Est maintenue l’approche par les quatre niveaux de risques, suivant laquelle doit être identifié un risque significatif pour la santé, la sécurité, les droits fondamentaux des personnes ou l’environnement. Les systèmes d’IA à hauts risques, autorisés mais strictement encadrés, doivent respecter une série d’obligations de supervision humaine, de gouvernance des données, de documentation, d’évaluation et de cybersécurité. Ces systèmes d’IA à hauts risques sont énoncés parmi huit domaines : les systèmes biométriques ; la gestion et l’exploitation des infrastructures critiques ; l’éducation et la formation professionnelle ; l’emploi ; l’accès aux services privés et publics essentiels et aux prestations sociales ; les autorités répressives ; la gestion de l’immigration, de l’asile et les contrôles aux frontières ; l’administration de la justice et les processus démocratiques. Le Parlement charge le fournisseur d’estimer l’existence du risque, selon un principe d’autoévaluation et sous peine d’amende pouvant aller jusqu’à 4 % du chiffre d’affaires annuel mondial de l’entreprise. Le Parlement a aussi modifié la qualification de certains systèmes d’IA à hauts risques, désormais interdits, comme les systèmes destinés à évaluer les risques d’apparition ou de réitération d’une infraction pénale ou administrative réelle ou potentielle, sur la base du profilage d’une personne physique ou sur l’évaluation des traits de personnalité et des caractéristiques. Le Parlement ajoute aussi de nouveaux systèmes à hauts risques, comme ceux utilisés pour influencer les électeurs lors de campagnes politiques.

Quelle place l’Union européenne entend-t-elle occuper en matière de régulation de l’Intelligence artificielle ?

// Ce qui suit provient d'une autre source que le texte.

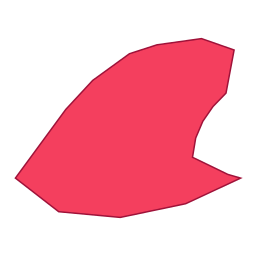 an SVG outline of Saint-Pierre
{"feature_id": "SPM-4866", "entity_name": "Saint-Pierre", "entity_type": "Commune", "adm_level": 1, "iso_a3": "SPM", "parent_name": "Saint Pierre and Miquelon", "parent_adm1": "", "projection": "equal_earth", "projection_center": [-56.176, 46.782], "detail": "fine", "context": "isolated", "style": "filled", "palette": "rose", "viewbox_px": 256, "rotation_deg": 0, "n_neighbors": 0, "source": "natural_earth", "source_scale": "10m", "svg_char_len": 337}
<svg xmlns="http://www.w3.org/2000/svg" viewBox="0 0 256 256"><path d="M226.0,93.1L213.0,106.5L202.8,121.3L195.7,138.0L192.5,157.3L227.8,174.4L240.6,178.1L185.7,203.7L120.3,217.4L58.7,211.7L15.4,178.1L65.8,109.4L92.7,80.4L129.5,53.7L157.0,44.8L201.5,38.6L234.1,50.0L226.0,93.1Z" fill="#f43f5e" stroke="#9f1239" stroke-width="1.5"/></svg>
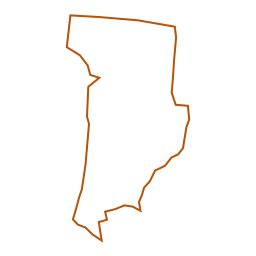 the district of Araricá, Rio Grande do Sul, Brazil
{"feature_id": "56859067B79934571610065", "entity_name": "Araricá", "entity_type": "district", "adm_level": 2, "iso_a3": "BRA", "parent_name": "Brazil", "parent_adm1": "Rio Grande do Sul", "projection": "orthographic", "projection_center": [-50.935, -29.642], "detail": "fine", "context": "isolated", "style": "outline", "palette": "amber", "viewbox_px": 256, "rotation_deg": 0, "n_neighbors": 0, "source": "geoboundaries", "source_scale": "gbopen_adm2", "svg_char_len": 656}
<svg xmlns="http://www.w3.org/2000/svg" viewBox="0 0 256 256"><path d="M98.6,17.0L70.4,15.4L66.8,47.2L79.9,55.3L87.6,65.3L90.3,74.9L99.3,77.8L88.3,86.7L87.0,116.7L89.0,123.8L85.6,163.9L81.9,189.1L78.9,198.1L76.3,208.1L72.9,219.4L78.0,224.7L85.3,227.4L92.6,234.5L101.7,240.6L98.8,222.1L107.0,219.7L105.1,211.7L115.6,209.0L124.3,205.4L132.7,206.6L140.5,210.8L139.0,201.9L141.8,195.4L144.1,187.6L149.8,181.4L155.1,170.5L165.0,165.8L171.6,157.4L178.1,154.4L183.0,148.2L184.5,138.9L186.5,126.8L189.2,119.6L187.9,105.8L175.7,104.8L171.7,92.7L172.7,81.1L174.2,58.6L176.1,37.4L174.8,26.7L137.7,20.3L98.6,17.0Z" fill="none" stroke="#b45309" stroke-width="2"/></svg>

Le règlement sur l’intelligence artificielle met en œuvre l’engagement politique pris par Ursula von der Leyen, présidente de la Commission européenne, dans ses orientations pour la Commission 2019-2024 (« Une Union plus ambitieuse »). Elle annonçait que la Commission présenterait une proposition législative en vue de l’adoption d’une approche européenne coordonnée relative aux implications humaines et éthiques de l’IA, conformément aux valeurs de l’UE et aux droits fondamentaux. Le 19 février 2020, la Commission a publié son livre blanc intitulé « Intelligence artificielle – Une approche européenne axée sur l’excellence et la confiance » qui a conduit à la proposition de règlement.

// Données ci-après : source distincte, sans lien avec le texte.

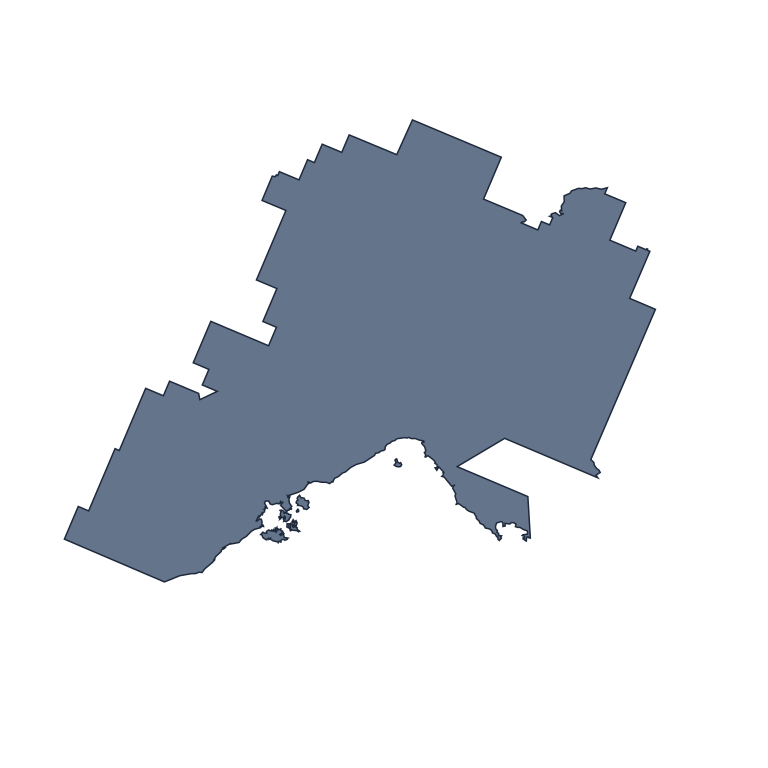 the district of Roper Gulf, Northern Territory, Australia, rotated 113°
{"feature_id": "25037944B80645640934935", "entity_name": "Roper Gulf", "entity_type": "district", "adm_level": 2, "iso_a3": "AUS", "parent_name": "Australia", "parent_adm1": "Northern Territory", "projection": "robinson", "projection_center": [136.103, -15.306], "detail": "fine", "context": "isolated", "style": "filled", "palette": "slate", "viewbox_px": 768, "rotation_deg": 113, "n_neighbors": 0, "source": "geoboundaries", "source_scale": "gbopen_adm2", "svg_char_len": 6181}
<svg xmlns="http://www.w3.org/2000/svg" viewBox="0 0 768 768"><g transform="rotate(113 384 384)"><path d="M652.0,508.8L640.3,497.1L633.9,487.3L632.1,483.3L629.6,480.8L628.6,477.8L624.3,476.8L614.8,472.0L611.3,470.9L613.3,472.0L608.2,471.3L601.7,468.4L600.3,468.9L598.4,467.1L595.7,466.0L597.3,467.0L597.7,467.7L598.0,467.7L597.8,468.2L597.1,467.1L597.1,467.8L590.2,462.5L591.4,462.9L586.6,455.6L582.2,454.2L578.1,451.2L571.5,448.6L568.4,446.4L564.4,441.4L563.9,441.1L564.6,442.1L564.1,441.7L564.0,442.2L563.0,441.7L562.2,439.2L561.1,440.3L561.5,441.6L558.8,442.2L556.4,444.1L556.9,445.9L559.7,447.3L560.0,448.1L555.7,447.9L556.0,447.1L554.7,446.7L554.5,447.3L554.3,447.4L554.2,446.4L552.8,446.6L552.3,445.6L550.8,445.8L551.4,444.9L549.5,445.0L548.5,444.1L546.1,444.6L546.1,445.4L545.2,444.5L543.0,445.8L544.1,444.8L543.9,443.1L540.2,447.5L538.1,447.3L536.8,444.5L538.9,441.9L538.8,439.8L535.3,435.5L535.7,434.6L535.0,433.4L532.7,433.2L533.9,432.2L532.8,431.9L532.5,430.9L536.1,431.8L539.7,423.5L538.0,423.6L537.3,422.2L536.0,422.3L535.8,420.6L535.1,420.3L534.5,421.7L532.7,421.1L530.6,424.5L527.4,426.4L525.2,426.7L526.0,428.1L524.8,429.0L525.1,428.2L523.5,427.9L524.1,426.8L522.9,427.1L517.1,420.5L512.1,416.4L505.9,415.1L504.5,414.0L503.7,416.4L503.7,412.7L501.3,411.0L499.6,407.3L498.9,403.3L497.0,398.4L496.9,395.1L494.0,393.6L494.2,392.8L490.2,392.7L487.1,389.9L482.0,387.3L480.0,385.1L474.0,382.1L469.0,378.2L463.5,371.5L453.4,364.8L451.2,364.8L449.2,361.9L446.8,360.6L445.2,358.2L443.7,357.5L441.3,358.3L438.4,357.6L435.5,355.0L434.1,354.7L431.6,351.8L429.4,350.8L425.2,343.9L424.9,342.0L423.4,340.1L423.6,337.6L421.9,333.6L421.9,329.9L420.9,325.2L421.9,324.5L422.9,326.3L423.9,326.1L426.0,322.0L428.2,320.1L430.0,319.3L431.3,320.1L433.0,317.9L435.0,317.8L434.8,316.8L433.7,316.6L432.9,315.0L434.6,308.5L436.2,306.0L437.2,306.1L437.4,303.8L439.2,302.8L439.0,300.8L441.9,294.5L442.7,295.0L442.9,294.2L445.2,294.1L446.4,294.7L446.2,292.1L451.7,281.7L449.2,279.2L451.1,280.5L453.2,279.9L457.4,274.6L457.1,275.1L459.3,274.9L465.1,270.0L467.1,271.0L464.9,268.6L466.3,262.6L466.0,261.2L467.2,259.2L467.9,256.0L467.6,250.7L470.4,247.0L471.7,246.5L473.0,242.9L474.7,241.1L474.9,237.3L477.0,234.3L476.2,230.6L476.8,227.6L478.7,226.0L478.7,222.9L480.5,220.7L480.5,219.3L482.3,218.5L483.0,216.8L480.2,215.7L479.2,216.8L477.9,216.4L478.6,219.5L476.7,220.1L476.4,222.0L474.6,222.3L473.7,224.5L471.7,225.7L468.0,226.1L464.9,222.5L464.8,221.3L465.8,220.1L468.7,218.8L467.4,217.0L465.0,218.1L463.7,213.4L461.7,212.5L461.0,210.2L461.4,207.7L464.0,207.3L463.6,204.2L462.8,203.0L463.5,198.7L463.2,195.0L464.3,193.8L466.2,193.4L468.5,197.2L469.5,197.6L469.4,195.2L470.8,194.4L471.3,195.8L472.2,195.5L473.2,191.1L472.5,191.9L469.1,192.7L468.4,191.3L469.0,190.5L468.6,189.1L431.4,207.6L431.5,284.4L386.9,251.7L386.8,150.5L385.1,153.2L380.9,150.4L379.1,152.9L378.8,155.0L376.8,158.4L374.1,160.4L372.8,164.1L209.2,163.3L209.2,191.3L158.0,191.1L158.0,193.7L156.8,194.0L156.8,194.9L158.0,195.4L158.0,204.2L163.3,204.2L163.4,232.3L122.6,232.3L122.7,255.1L116.0,255.1L119.8,260.0L120.7,265.5L124.0,270.5L124.6,275.2L126.7,277.9L127.9,281.4L133.0,286.9L135.9,287.4L140.4,291.8L145.8,289.3L150.9,290.3L155.1,288.2L155.1,289.6L156.9,289.7L158.0,287.7L156.9,285.1L160.5,288.3L159.3,293.0L161.6,295.9L162.5,296.4L163.7,295.5L164.8,296.9L164.8,293.7L172.8,293.7L172.9,302.6L182.1,302.6L182.1,320.7L180.7,320.1L180.2,318.5L177.5,317.2L174.7,322.2L174.9,364.6L129.4,364.6L129.8,461.0L167.9,461.9L168.3,513.4L187.3,513.4L187.4,534.6L207.4,534.6L207.4,542.0L229.3,542.0L229.4,563.3L233.6,563.3L233.6,564.8L235.6,565.1L236.3,568.1L262.7,568.0L262.6,542.1L338.1,542.1L338.0,519.9L373.8,519.9L373.8,505.2L393.9,505.2L394.0,567.9L439.0,567.9L439.0,550.9L455.9,550.9L455.9,534.6L470.4,547.4L465.1,550.9L465.2,582.5L481.0,582.5L481.1,601.7L548.6,601.7L548.6,606.3L616.2,606.3L616.2,617.6L651.7,617.6L652.0,508.8ZM559.0,427.9L560.2,427.6L559.5,425.7L560.1,424.9L560.9,427.0L562.2,425.2L562.6,426.3L561.9,427.7L562.4,428.0L561.5,428.9L562.6,428.9L562.3,430.2L563.2,430.0L563.5,433.2L565.6,434.6L567.2,433.7L568.0,435.8L567.7,437.6L570.8,438.7L570.6,437.5L572.8,435.3L573.5,431.4L571.1,430.1L571.3,428.9L570.9,429.0L570.6,428.6L571.5,428.8L571.0,428.3L571.7,425.2L570.9,420.0L571.4,419.4L569.7,419.1L569.9,416.5L569.0,417.9L567.0,417.2L566.2,414.9L566.6,414.3L564.9,412.4L564.5,413.0L563.4,412.2L564.2,416.1L562.1,417.3L562.5,419.5L563.8,419.8L563.3,421.2L561.4,420.0L561.6,418.4L560.7,417.8L559.7,419.7L558.5,419.9L559.5,420.2L558.8,422.3L557.0,422.1L558.7,422.8L558.8,425.9L557.9,426.5L559.1,426.6L559.0,427.9ZM530.3,409.3L529.7,406.1L526.9,404.7L525.8,406.7L522.1,406.8L522.2,407.5L520.9,408.2L521.9,410.0L521.7,411.4L520.3,413.0L521.1,416.1L519.4,418.2L521.9,419.3L523.4,419.2L524.4,417.8L526.1,418.8L527.8,418.4L528.2,416.4L529.2,416.2L528.7,415.8L529.2,415.3L528.4,411.9L529.2,409.8L530.3,409.3ZM543.4,417.9L540.7,418.6L541.2,421.2L540.7,421.6L540.9,423.6L540.2,423.9L542.1,425.2L541.9,425.8L541.0,425.2L540.1,427.5L540.1,429.1L541.0,430.3L541.7,429.0L544.4,428.6L546.8,426.3L546.3,424.2L544.6,424.0L545.4,422.6L546.8,422.4L546.7,423.7L547.7,423.9L548.6,422.7L549.7,422.6L548.9,421.6L549.0,420.2L546.0,418.3L544.7,418.7L543.4,417.9ZM552.8,414.8L553.9,414.5L554.1,413.2L554.9,413.6L555.7,412.8L554.5,411.7L553.0,406.9L553.6,404.2L552.9,405.4L552.4,404.4L551.8,407.0L550.1,407.9L550.2,410.0L551.4,411.9L549.4,413.5L549.2,414.3L550.3,414.8L549.1,415.6L551.0,416.3L549.8,416.7L550.5,418.6L553.6,417.5L553.7,415.1L553.1,415.5L551.9,414.5L552.7,414.1L552.8,414.8ZM448.1,343.5L449.8,344.2L451.9,342.1L454.7,343.0L455.1,340.3L454.3,337.6L453.3,336.4L451.3,336.2L449.9,338.0L450.9,338.8L450.5,341.0L448.2,342.7L448.1,343.5ZM549.8,410.4L548.9,410.8L549.5,409.3L545.8,409.7L544.1,411.6L544.8,412.0L546.1,411.0L546.8,412.1L549.6,412.2L549.8,410.4ZM544.4,414.6L547.0,414.9L548.1,414.1L545.5,412.9L544.4,414.6ZM440.3,302.8L441.2,304.2L442.8,301.7L440.4,301.3L440.3,302.8ZM532.9,414.4L535.3,415.0L536.0,414.3L534.9,412.8L533.6,413.1L532.9,414.4ZM547.8,428.6L548.3,428.2L548.0,427.0L549.1,427.0L548.1,426.3L546.4,426.8L546.5,428.2L547.1,428.6L547.5,427.7L547.8,428.6Z" fill="#64748b" stroke="#1e293b" stroke-width="1.5"/></g></svg>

D’un point de vue géopolitique, l’Union européenne a pour objectif de détenir avec ce règlement, le leadership normatif en étant la première entité mondiale à se doter d’un cadre juridique complet et global pour limiter les risques de l’IA. Face à la Chine et aux États-Unis, elle désire devenir une référence internationale en matière de régulation de l’IA. Le champ d’application du règlement a d’ailleurs un effet extraterritorial : il s’applique aux fournisseurs qui placent sur le marché ou mettent en service des systèmes d’IA dans l’Union, peu importe si ces derniers se trouvent dans un État membre ou dans un pays tiers. Le règlement s’applique même si les fournisseurs et utilisateurs sont situés en dehors de l’Union, dès lors que les résultats des systèmes d’IA sont utilisés dans l’Union.

Quelles sont les prochaines étapes concernant l’adoption du projet de loi ?

L’adoption par le Parlement européen marque le début des négociations interinstitutionnelles entre la Commission européenne, le Parlement européen et le Conseil de l’Union européenne (les trilogues) qui ont débuté le soir même du vote avec une rencontre introductive. Deux trilogues sont déjà programmés sous la présidence espagnole, les 18 juillet et 26 septembre, en vue d’obtenir un accord des institutions en octobre prochain. L’interdiction de l’identification biométrique pourrait représenter un point de divergence majeur entre le Parlement européen et le Conseil de l’Union européenne. Dans le meilleur des cas, le règlement n’entrera pas en application avant 2025.